HOW IS A DANCE CURRICULUM® DEFINED? What is it? This can be defined as what specific skills you teach in each class, for each grade, for each dance subject genre you advertise?. Have you trained your faculty to all present the same skills in each class they teach based on what you the owner and faculty have agreed upon for each dance subject and school grade level? Have you defined the structure based on time constraints of each class for students? Example how does your jazz class for school grades 1 & 2 start? Center floor barre, progressing to floor flexibility stretches, to across the floor technique in turns and jumps, to a combination that becomes part of a performance routine? Are there expectations for the class to attain so the end of the season performance reflects what these expectations are? Do you offer rubrics/assessments for success, something many parents may now expect? COVID has changed parental expectations in public education. Do you have them for dance education and your facility too?

HOW DANCE UNIT PLANS® WORK Unit plans are how one defines a specific time frame of dance class learning. For dance it can be 36 weeks divided into four segments for a specific dance subject, in other words what are you telling your faculty to cover in an eight-week time frame. Your enrichment students attend class on a once-a-week basis. That is approximately 6 hours of on task learning for each child per learning segment. You should ask yourself the following questions. How did I encourage student memory retention? What rubrics/assessments did I design to hand out when a parent asks, What is she/he learning in class? OR How well is my child keeping up with the others? Did you create rubrics or student-parent reports for each of the 6-8-week sessions? Did you create handouts for the preschoolers to color with a list of what they learned based on their monthly class themes?

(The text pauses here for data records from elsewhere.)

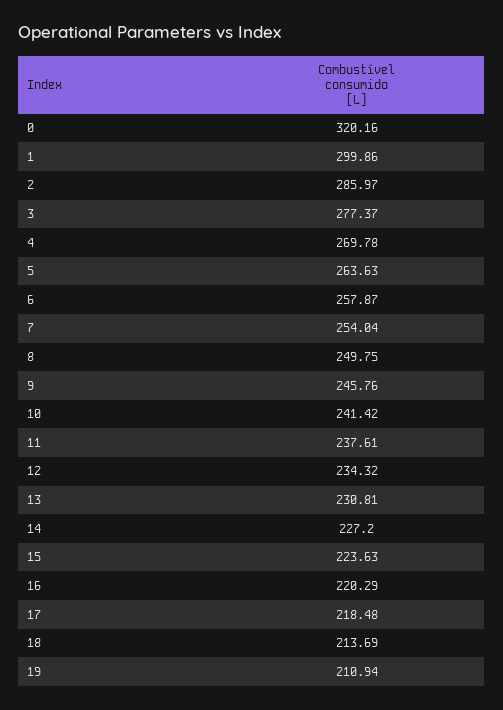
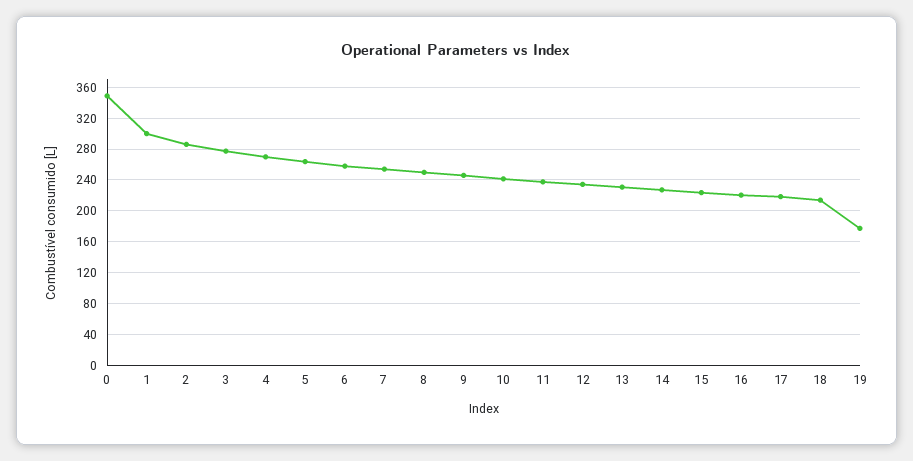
  {
-   "0": 320.16,
+   "0": 350,
    "1": 299.86,
    "2": 285.97,
    "3": 277.37,
    "4": 269.78,
    "5": 263.63,
    "6": 257.87,
    "7": 254.04,
    "8": 249.75,
    "9": 245.76,
    "10": 241.42,
    "11": 237.61,
    "12": 234.32,
    "13": 230.81,
    "14": 227.2,
    "15": 223.63,
    "16": 220.29,
    "17": 218.48,
    "18": 213.69,
-   "19": 210.94
+   "19": 180
  }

WHY YOU NEED WEEKLY DANCE CLASSROOM LESSON PLANS® Lesson plans can be as simple as a checklist for an owner to review as to what a teacher is teaching and accomplished to a video review of a class, which I think is better. Keeping records of absences in a class is helpful for tuition, creating a video of class performance at the beginning and end of an 6-8-week term is better. Videos can be used by an owner for faculty evaluations for continued employment by a facility.